PGA Tour playoff record (1–0)

| No. | Year | Tournament | Opponent | Result |
|---|---|---|---|---|
| 1 | 2011 | McGladrey Classic | USA Webb Simpson | Won with par on second extra hole |

===Asian Tour wins (1)===

| No. | Date | Tournament | Winning score | To par | Margin of victory | Runner-up |
|---|---|---|---|---|---|---|
| 1 | Oct 31, 2010 | CIMB Asia Pacific Classic Malaysia^{1} | 67-64-66-69=266 | −18 | 1 stroke | ENG Brian Davis |

^{1}Co-sanctioned by the PGA Tour, but unofficial event on that tour.
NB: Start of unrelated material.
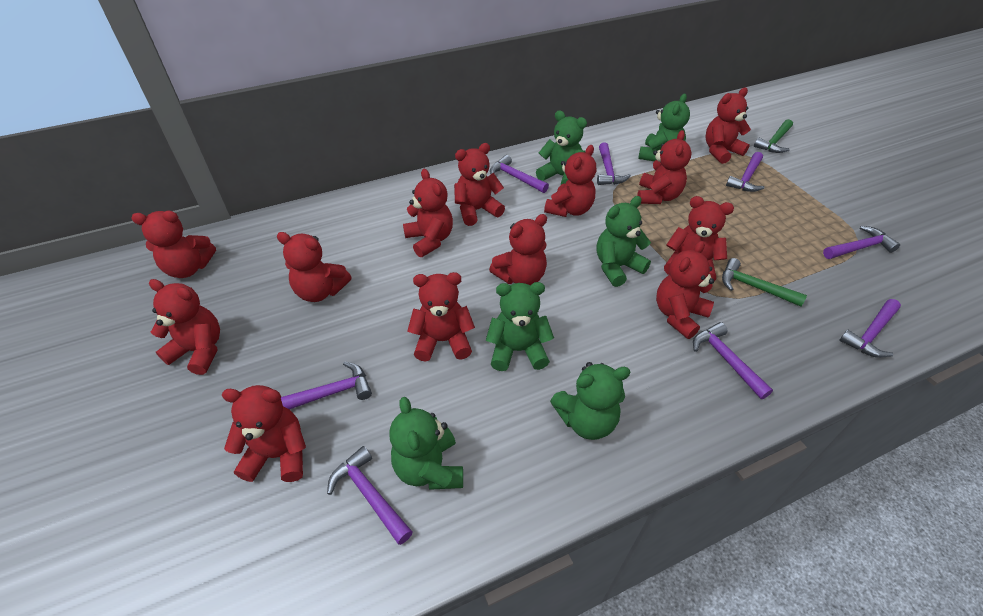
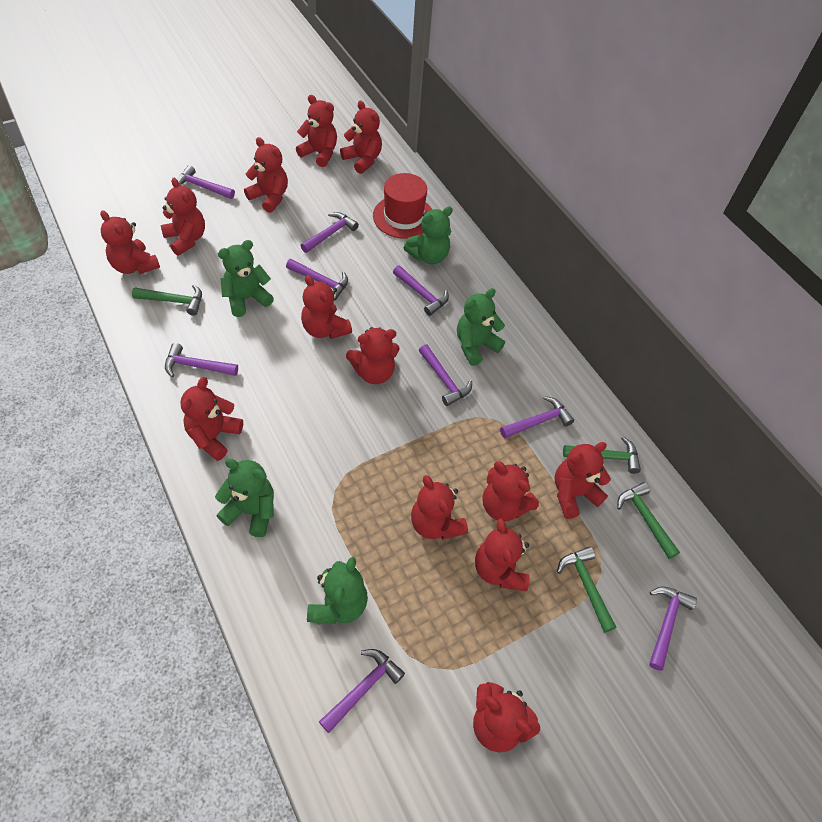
green hammer: 2 -> 4
green teddy bear: 6 -> 5
purple hammer: 8 -> 9
red hat: 0 -> 1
===Buy.com Tour wins (2)===

| No. | Date | Tournament | Winning score | To par | Margin of victory | Runners-up |
|---|---|---|---|---|---|---|
| 1 | Jul 23, 2000 | Buy.com Wichita Open | 67-63-66-67=263 | −25 | 3 strokes | USA Kelly Grunewald, USA Vance Veazey |
| 2 | Oct 14, 2001 | Buy.com Gila River Classic | 63-66-64-68=261 | −23 | Playoff | USA Jason Caron, USA Bo Van Pelt |

Buy.com Tour playoff record (1–0)

| No. | Year | Tournament | Opponents | Result |
|---|---|---|---|---|
| 1 | 2001 | Buy.com Gila River Classic | USA Jason Caron, USA Bo Van Pelt | Won with birdie on fourth extra hole Caron eliminated by par on second hole |

===PGA Tour Champions wins (1)===

| No. | Date | Tournament | Winning score | To par | Margin of victory | Runners-up |
|---|---|---|---|---|---|---|
| 1 | Jun 7, 2026 | American Family Insurance Championship (with NIR Darren Clarke) | 62-54-67=183 | −30 | 1 stroke | USA George McNeill and USA Kenny Perry |

==Results in major championships==

| Tournament | 2002 | 2003 | 2004 | 2005 | 2006 | 2007 | 2008 | 2009 |
|---|---|---|---|---|---|---|---|---|
| Masters Tournament |  |  |  |  | CUT | CUT |  |  |
| U.S. Open | CUT |  |  |  | 62 |  | T53 | CUT |
| The Open Championship |  | CUT |  |  | T11 |  |  | CUT |
| PGA Championship |  | T48 | T9 | T40 | CUT |  | CUT | T43 |

| Tournament | 2010 | 2011 | 2012 | 2013 | 2014 | 2015 |
|---|---|---|---|---|---|---|
| Masters Tournament | T24 | CUT | T17 |  |  | CUT |
| U.S. Open | CUT | CUT | CUT |  |  |  |
| The Open Championship | CUT | CUT |  |  |  |  |
| PGA Championship | T39 | T37 |  |  | WD |  |

CUT = missed the half-way cut

WD = withdrew

"T" = tied

===Summary===

| Tournament | Wins | 2nd | 3rd | Top-5 | Top-10 | Top-25 | Events | Cuts made |
|---|---|---|---|---|---|---|---|---|
| Masters Tournament | 0 | 0 | 0 | 0 | 0 | 2 | 6 | 2 |
| U.S. Open | 0 | 0 | 0 | 0 | 0 | 0 | 7 | 2 |
| The Open Championship | 0 | 0 | 0 | 0 | 0 | 1 | 5 | 1 |
| PGA Championship | 0 | 0 | 0 | 0 | 1 | 1 | 9 | 6 |
| Totals | 0 | 0 | 0 | 0 | 1 | 4 | 27 | 11 |

- Most consecutive cuts made – 2 (four times)
- Longest streak of top-10s – 1

==Results in The Players Championship==

| Tournament | 2003 | 2004 | 2005 | 2006 | 2007 | 2008 | 2009 | 2010 | 2011 | 2012 | 2013 | 2014 | 2015 | 2016 | 2017 |
|---|---|---|---|---|---|---|---|---|---|---|---|---|---|---|---|
| The Players Championship | CUT | T66 |  | T36 |  | T6 | T5 | T4 | T45 | CUT | T8 | CUT | CUT |  | T79 |

CUT = missed the halfway cut

"T" indicates a tie for a place

==Results in World Golf Championships==

| Tournament | 2003 | 2004 | 2005 | 2006 | 2007 | 2008 | 2009 | 2010 | 2011 | 2012 | 2013 | 2014 |
|---|---|---|---|---|---|---|---|---|---|---|---|---|
| Match Play |  |  |  | R32 | R32 |  |  | R16 | R16 | R64 |  |  |
| Championship |  |  | T37 | WD |  |  |  | T37 |  | T51 |  |  |
| Invitational | T42 |  | T58 | 16 |  |  |  | T58 |  | WD |  | WD |
| Champions |  |  |  |  |  |  |  | T30 | T46 |  |  |  |

QF, R16, R32, R64 = Round in which player lost in match play

"T" = Tied

WD = Withdrew

Note that the HSBC Champions did not become a WGC event until 2009.